Kashmir

March 2001

After twenty four hours on the bus from Dehli, I arrived in Kashmir.
It is a totally different world to the rest of India: climate, people, religion, socio-economic conditions, food, everything is different.

I spent one night on a house boat on Dal Lake. Nice idea, but very claustrophobic.

Possibly the best photograph I took during all my travels.
.

"Damn fine show, Old Boy." I can just see the Colonial Brits farting about on the
lake in these boats while they spent the summer up here in Kashmir.

A local fisherman on Dal Lake, except it's not really fish he's after,
but this strange vegetable root. Looks delicious (not), doesn't it?

In the local market. My intergalactic communicator sometimes goes off at the most inconvenient moments.

A local Mosque

It's a pity the columns were so far apart. I would love to have died like Samson.

Poncing about at some gardens in Srinaga when a wave of ugliness swept over me.

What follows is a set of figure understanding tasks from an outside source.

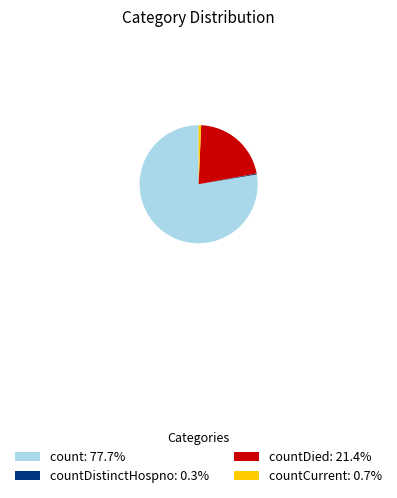

Approximately how many times larger is the value at count: 77.7% compared to countDied: 21.4%?

3.6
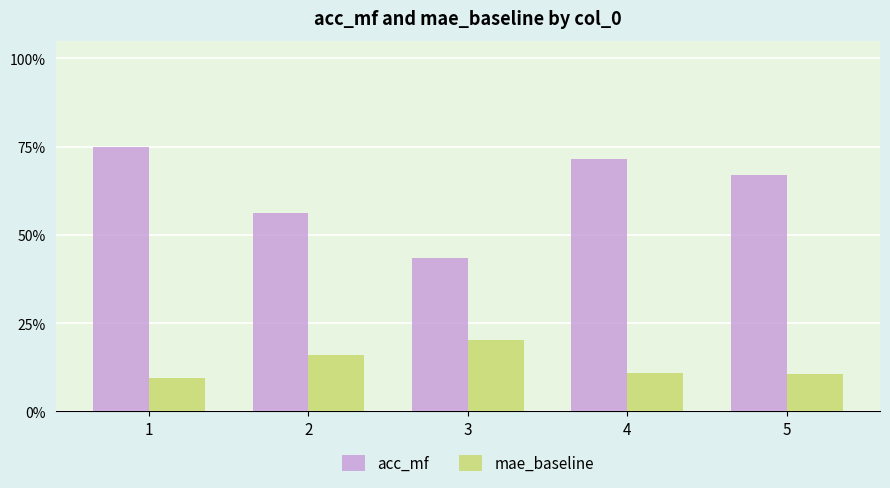

List the series in order of their peak value, highest first.

acc_mf, mae_baseline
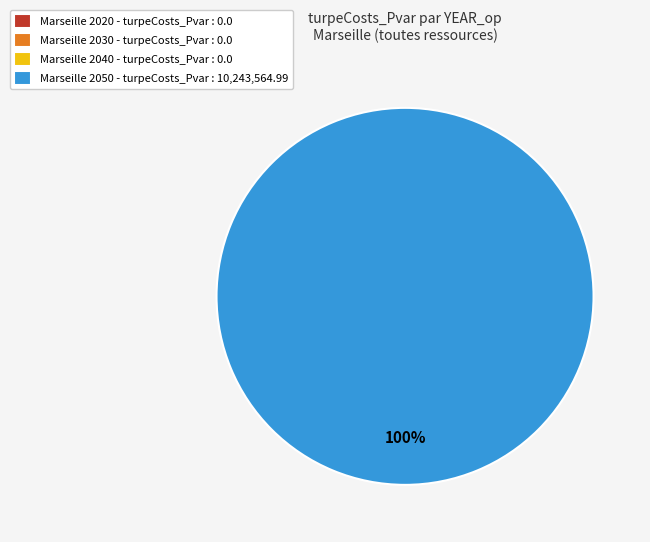

Is 2050 the majority of the pie?

Yes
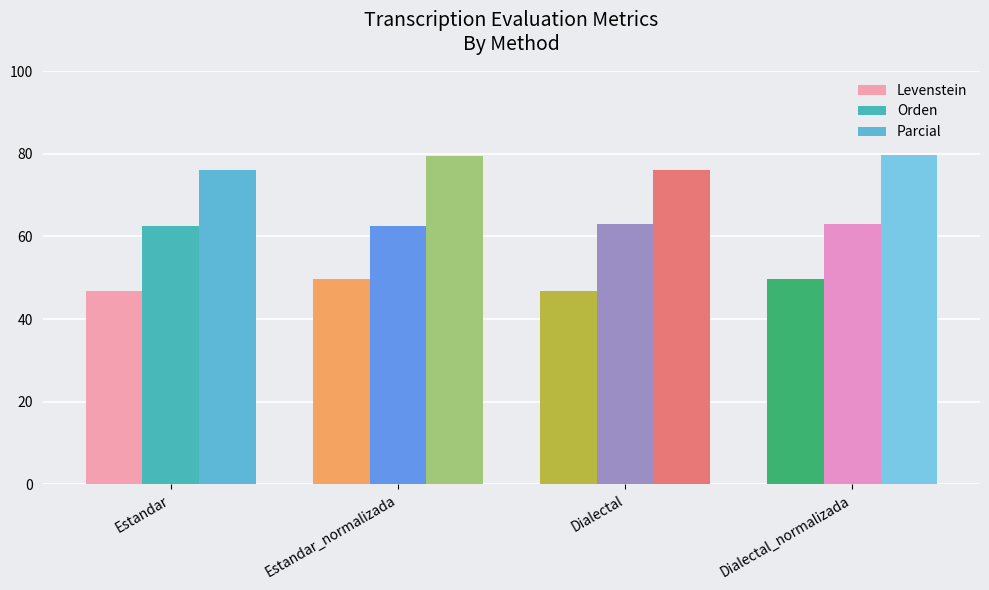

At Dialectal, list the series in order from largest to smallest.

Parcial, Orden, Levenstein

Because of the politic tension in Kashmir (Pakistan wants to own Kashmir, but most Kashmiris I spoke to want independence from both Pakistan and India), the military is omnipresent. Wherever you go there are solders on patrol, security check points, vehicle searches, metal detectors and so on. At most tourist sights there was a security check of some kind and we had to go through the usual series of questions: "Where are you from? Why are you here? What is in the boot of your car? etc..." The soldiers were consistently amused when I told them my name was Mohamed Saleem Hussain, a militant from Pakistan and that I had only a few rocket launchers in the back - nothing for them to worry about.

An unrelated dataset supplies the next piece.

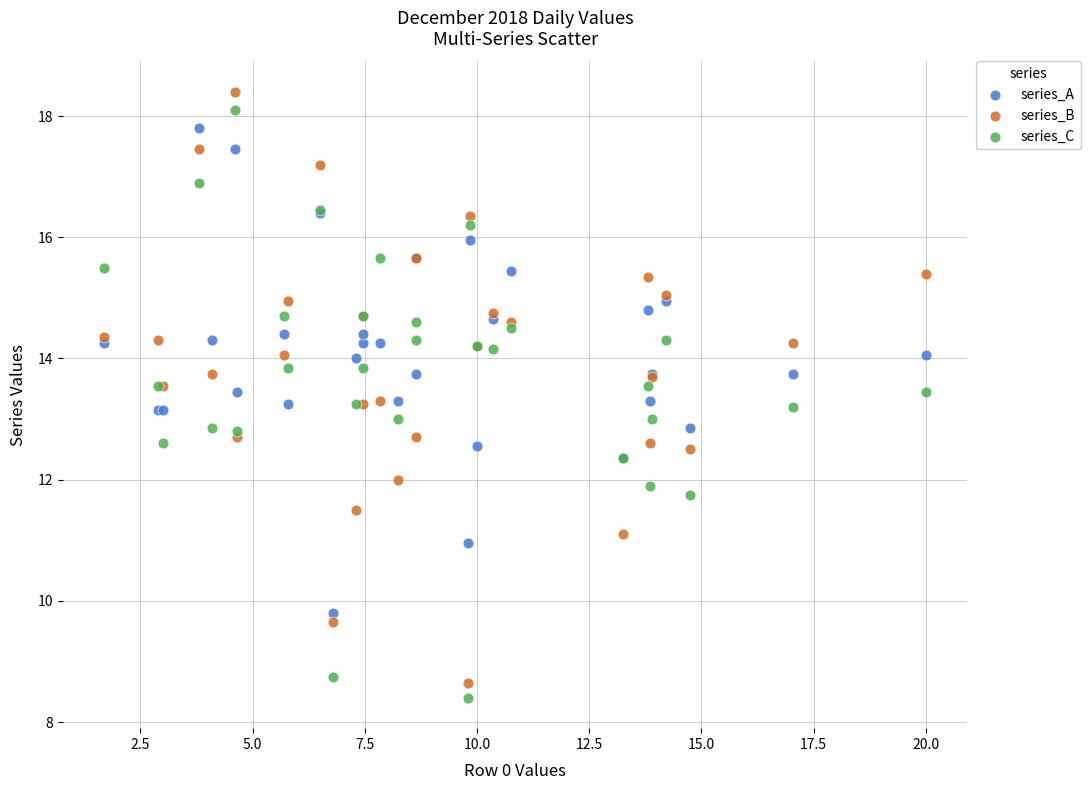

What is the X range (max minus min) for the scatter plot?

18.3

With a (little) friend at a lookout over Srinagar.

Up in the Himilayas for the day. Amazing scenery.

Kashmir is not well known for its skiing. There is a good reason for this.

Security guards who look very vulnerable in this little cable car.

I met a chap called Harry Farruk on the bus on the way up to
Srinagar and he invite me to stay with his family at their home.
They made me feel very welcome and treated me like a son of their own - beating me regularly if I came home late and so on.

Wandering off the road one day (much to the disdain of Mr Farruk),
I stumbled into a village where everyone had the same name.
They were very friendly so I brought them some Torfa sweets the next evening.

Indians and Kashmiri people still have a little to learn about driving. Because of an accident ahead, the traffic was slow, but people on both sides of the accident got impatient and drove on the either side of the road. This meant that no one could move in either driection for three hours after the accident had been cleared.